## Brief
Lines from the one with "hfov_deg: 6.0" up to and including the one with "vfov_deg: 35.1" are to be copied exactly from the records below, without their pictures.

## Data under study
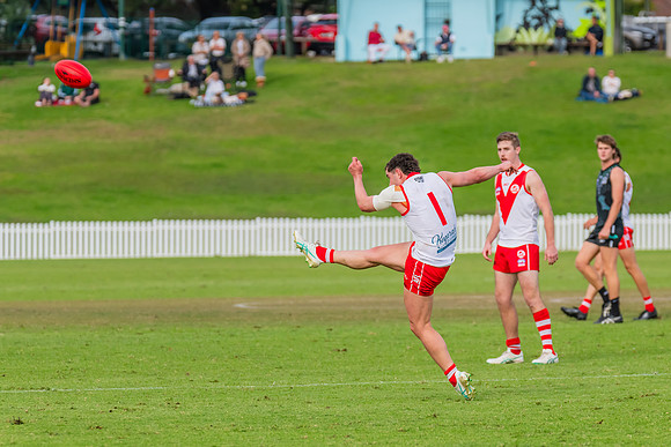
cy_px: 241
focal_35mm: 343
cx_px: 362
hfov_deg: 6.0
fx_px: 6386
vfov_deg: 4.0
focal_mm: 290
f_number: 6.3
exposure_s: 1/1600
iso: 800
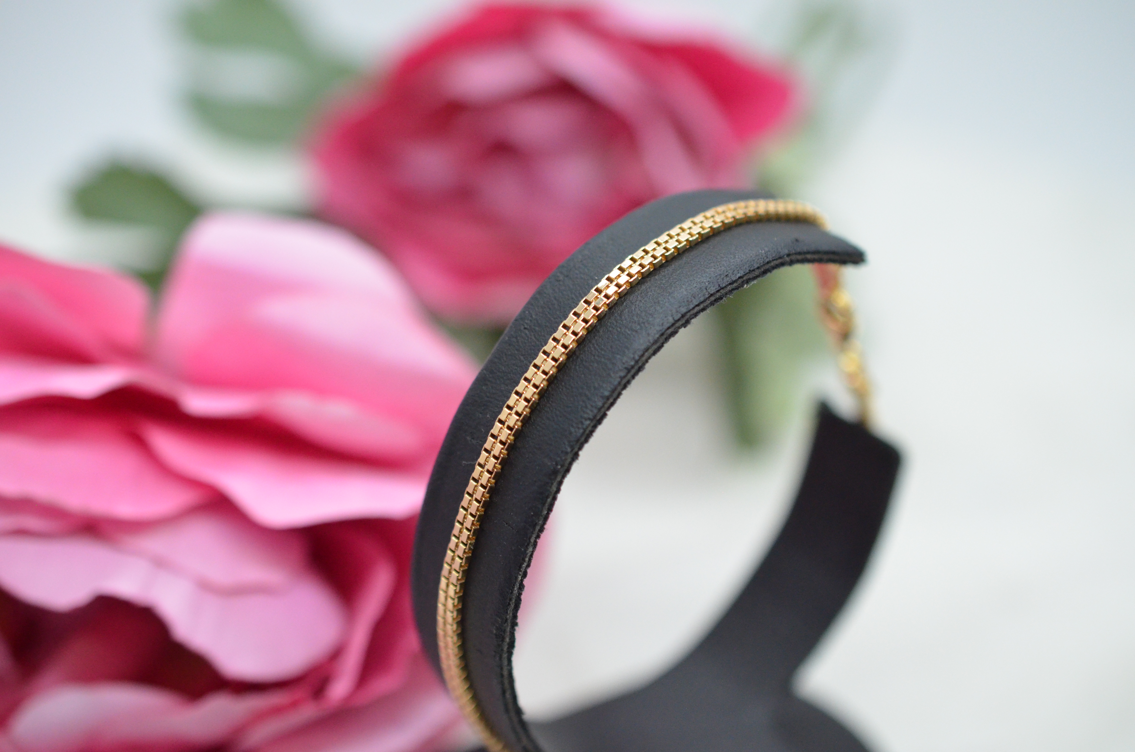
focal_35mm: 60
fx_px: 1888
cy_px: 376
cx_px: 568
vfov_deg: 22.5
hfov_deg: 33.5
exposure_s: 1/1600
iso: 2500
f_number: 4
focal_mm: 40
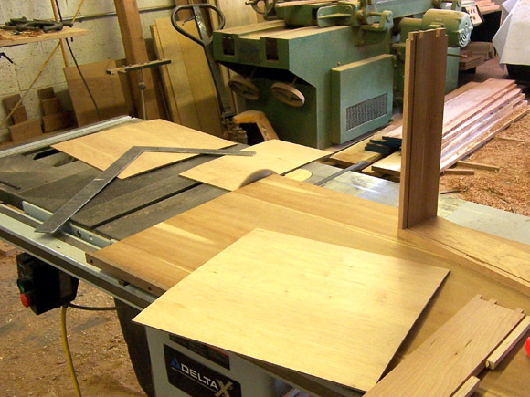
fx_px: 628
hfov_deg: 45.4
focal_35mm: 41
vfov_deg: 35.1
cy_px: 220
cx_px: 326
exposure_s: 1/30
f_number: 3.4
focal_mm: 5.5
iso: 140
==
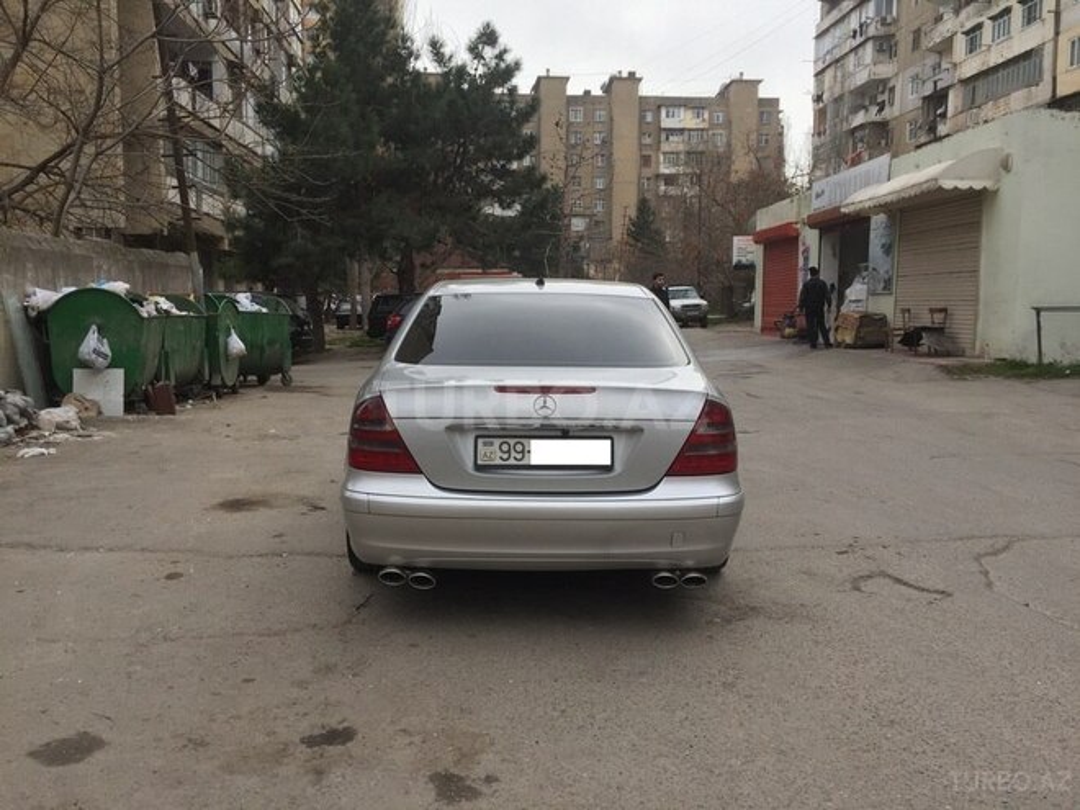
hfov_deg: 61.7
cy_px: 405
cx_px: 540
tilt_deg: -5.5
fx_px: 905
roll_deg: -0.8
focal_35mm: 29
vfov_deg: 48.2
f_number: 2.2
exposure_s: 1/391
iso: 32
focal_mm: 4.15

## Response box
hfov_deg: 6.0
fx_px: 6386
vfov_deg: 4.0
focal_mm: 290
f_number: 6.3
exposure_s: 1/1600
iso: 800
focal_35mm: 60
fx_px: 1888
cy_px: 376
cx_px: 568
vfov_deg: 22.5
hfov_deg: 33.5
exposure_s: 1/1600
iso: 2500
f_number: 4
focal_mm: 40
fx_px: 628
hfov_deg: 45.4
focal_35mm: 41
vfov_deg: 35.1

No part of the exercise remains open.